I’m a little late to read this, but I find it super fascinating! My academic field is religious studies and theology, and I’ve had questions about the limits and holes in the training protocol for LLMs, when it comes to religion. But I don’t really understand the computational systems well enough at this point to have developed thoughts, so your piece is kind of helping me better articulate my questions.

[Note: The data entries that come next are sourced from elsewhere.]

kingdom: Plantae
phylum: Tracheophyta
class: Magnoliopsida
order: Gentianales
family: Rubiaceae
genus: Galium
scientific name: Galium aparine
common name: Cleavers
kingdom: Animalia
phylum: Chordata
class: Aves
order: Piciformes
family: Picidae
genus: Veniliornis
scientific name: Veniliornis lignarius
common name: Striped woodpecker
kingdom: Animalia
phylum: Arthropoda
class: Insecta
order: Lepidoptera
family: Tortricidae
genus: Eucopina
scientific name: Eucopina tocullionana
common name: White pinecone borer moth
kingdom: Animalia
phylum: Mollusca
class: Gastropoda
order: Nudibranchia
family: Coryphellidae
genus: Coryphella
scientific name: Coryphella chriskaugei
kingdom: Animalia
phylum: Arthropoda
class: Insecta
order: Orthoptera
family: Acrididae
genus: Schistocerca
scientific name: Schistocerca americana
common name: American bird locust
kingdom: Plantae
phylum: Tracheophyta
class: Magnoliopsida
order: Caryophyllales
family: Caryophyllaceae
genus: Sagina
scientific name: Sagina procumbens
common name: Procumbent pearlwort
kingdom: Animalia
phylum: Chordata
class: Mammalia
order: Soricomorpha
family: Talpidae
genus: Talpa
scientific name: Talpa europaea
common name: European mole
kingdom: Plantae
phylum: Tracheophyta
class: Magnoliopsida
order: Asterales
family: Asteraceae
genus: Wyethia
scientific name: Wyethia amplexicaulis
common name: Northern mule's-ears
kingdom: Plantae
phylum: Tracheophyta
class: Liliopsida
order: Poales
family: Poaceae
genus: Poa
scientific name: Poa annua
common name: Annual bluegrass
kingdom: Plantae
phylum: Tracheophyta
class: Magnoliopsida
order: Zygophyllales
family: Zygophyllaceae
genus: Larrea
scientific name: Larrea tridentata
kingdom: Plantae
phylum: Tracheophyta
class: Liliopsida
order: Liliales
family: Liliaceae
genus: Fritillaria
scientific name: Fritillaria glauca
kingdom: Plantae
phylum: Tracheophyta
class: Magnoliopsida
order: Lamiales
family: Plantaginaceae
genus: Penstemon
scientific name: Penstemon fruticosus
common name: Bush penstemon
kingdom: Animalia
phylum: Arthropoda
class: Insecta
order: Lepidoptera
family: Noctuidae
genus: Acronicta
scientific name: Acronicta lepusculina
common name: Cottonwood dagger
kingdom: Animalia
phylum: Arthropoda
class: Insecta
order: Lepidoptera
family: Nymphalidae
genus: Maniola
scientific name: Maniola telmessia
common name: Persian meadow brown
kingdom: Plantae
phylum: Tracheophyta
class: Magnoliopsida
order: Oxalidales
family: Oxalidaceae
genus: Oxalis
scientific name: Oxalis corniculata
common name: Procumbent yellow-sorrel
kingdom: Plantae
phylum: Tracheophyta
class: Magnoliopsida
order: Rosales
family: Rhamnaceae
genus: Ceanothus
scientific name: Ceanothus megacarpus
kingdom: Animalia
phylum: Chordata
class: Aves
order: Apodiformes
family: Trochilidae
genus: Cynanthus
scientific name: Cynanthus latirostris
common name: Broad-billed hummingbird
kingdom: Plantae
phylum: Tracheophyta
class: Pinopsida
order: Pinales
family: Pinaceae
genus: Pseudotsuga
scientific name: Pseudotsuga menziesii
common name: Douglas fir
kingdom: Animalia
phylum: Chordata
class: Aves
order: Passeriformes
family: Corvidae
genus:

My latent big question, though, has been about the protocol to train AI like ChapGPT toward objective neutrality on religious and theological issues and topics. From my perspective, especially given the data sets that these LLMs are working with, it seems inevitable that the training protocols are bound to fail in interesting or curious ways (like this Marian devotion moment). From a simplistic or obvious standpoint, we could say it’s because (as so many scholars in the humanities have been reminding us for decades) neutrality itself is an ideological standpoint. And an ideological frame, even in an LLM, just can’t extend infinitely into all registers of its data processing.
But I feel like you are offering another sort of take, is that fair to say? Is part of the implication of what you’re suggesting here that we could be watching the development of a form of rationality in the AI that doesn’t look rational to us, according to our standard modern expectations? That it is, in essence a form of rationality that includes (rather than excludes) what we might commonly refer to as “reverence”? Or am I misreading?